ABOUT THIS EXERCISE
Going down the listing below, print exactly each line from the one with "of many Clif" up to and including the one with "personal record: we'd", and skip the rest.

EXERCISE INPUT
******************************

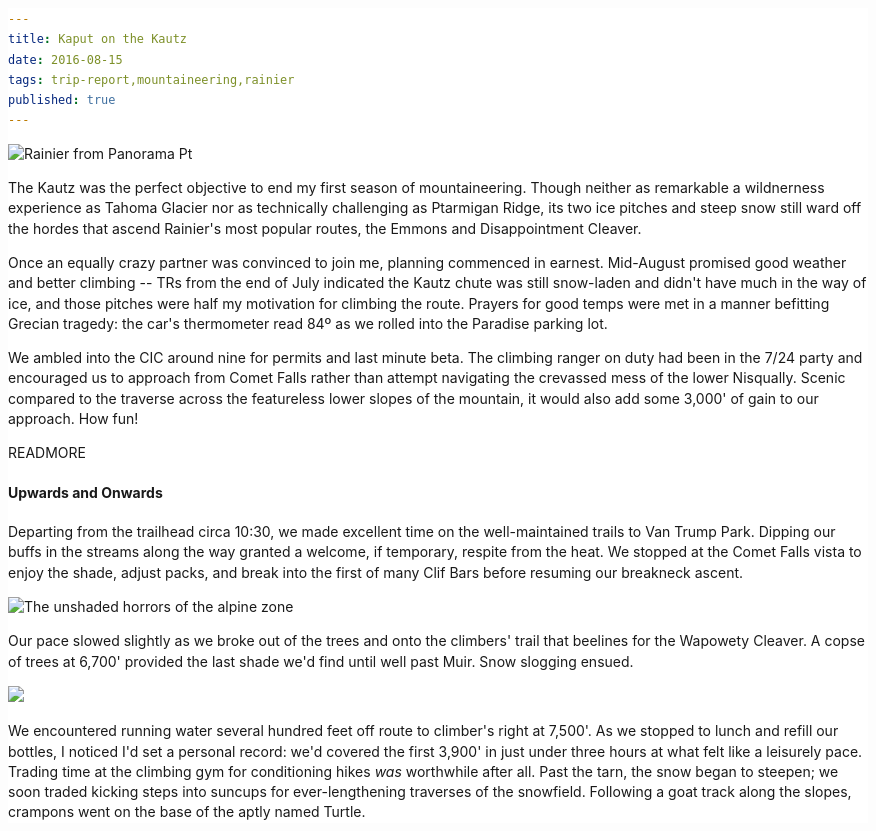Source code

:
 ```yaml
---
title: Kaput on the Kautz
date: 2016-08-15
tags: trip-report,mountaineering,rainier
published: true
---
```


![Rainier from Panorama
Pt](log/posts/kaput-on-the-kautz-2016-08-15/rainier-vista.jpg)

<span class="dropcap">T</span>he Kautz was the perfect objective to end my
first season of mountaineering. Though neither as remarkable a wildnerness
experience as Tahoma Glacier nor as technically challenging as Ptarmigan Ridge,
its two ice pitches and steep snow still ward off the hordes that ascend
Rainier's most popular routes, the Emmons and Disappointment Cleaver. 

Once an equally crazy partner was convinced to join me, planning commenced in
earnest. Mid-August promised good weather and better climbing -- TRs from the
end of July indicated the Kautz chute was still snow-laden and didn't have much
in the way of ice, and those pitches were half my motivation for climbing the
route. Prayers for good temps were met in a manner befitting Grecian tragedy:
the car's thermometer read 84º as we rolled into the Paradise parking lot.

We ambled into the CIC around nine for permits and last minute beta. The
climbing ranger on duty had been in the 7/24 party and encouraged us to approach
from Comet Falls rather than attempt navigating the crevassed mess of the lower
Nisqually. Scenic compared to the traverse across the featureless lower slopes
of the mountain, it would also add some 3,000' of gain to our approach. How fun! 

READMORE

#### Upwards and Onwards

Departing from the trailhead circa 10:30, we made excellent time on the
well-maintained trails to Van Trump Park. Dipping our buffs in the streams along
the way granted a welcome, if temporary, respite from the heat. We stopped at
the Comet Falls vista to enjoy the shade, adjust packs, and break into the first
of many Clif Bars before resuming our breakneck ascent.

![The unshaded horrors of the alpine zone](log/posts/kaput-on-the-kautz-2016-08-15/alpine.jpg)

Our pace slowed slightly as we broke out of the trees and onto
the climbers' trail that beelines for the Wapowety Cleaver. A copse of trees at
6,700' provided the last shade we'd find until well past Muir.
Snow slogging ensued.

![](log/posts/kaput-on-the-kautz-2016-08-15/slog.jpg)

We encountered running water several hundred feet off route to climber's right
at 7,500'. As we stopped to lunch and refill our bottles, I noticed I'd set a
personal record: we'd covered the first 3,900' in just under three hours at what
felt like a leisurely pace. Trading time at the climbing gym for conditioning
hikes *was* worthwhile after all. Past the tarn, the snow began to steepen; we
soon traded kicking steps into suncups for ever-lengthening traverses of the
snowfield. Following a goat track along the slopes, crampons went on the base of
the aptly named Turtle.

******************************

TASK RESPONSE
of many Clif Bars before resuming our breakneck ascent.

![The unshaded horrors of the alpine zone](log/posts/kaput-on-the-kautz-2016-08-15/alpine.jpg)

Our pace slowed slightly as we broke out of the trees and onto
the climbers' trail that beelines for the Wapowety Cleaver. A copse of trees at
6,700' provided the last shade we'd find until well past Muir.
Snow slogging ensued.

![](log/posts/kaput-on-the-kautz-2016-08-15/slog.jpg)

We encountered running water several hundred feet off route to climber's right
at 7,500'. As we stopped to lunch and refill our bottles, I noticed I'd set a
personal record: we'd covered the first 3,900' in just under three hours at what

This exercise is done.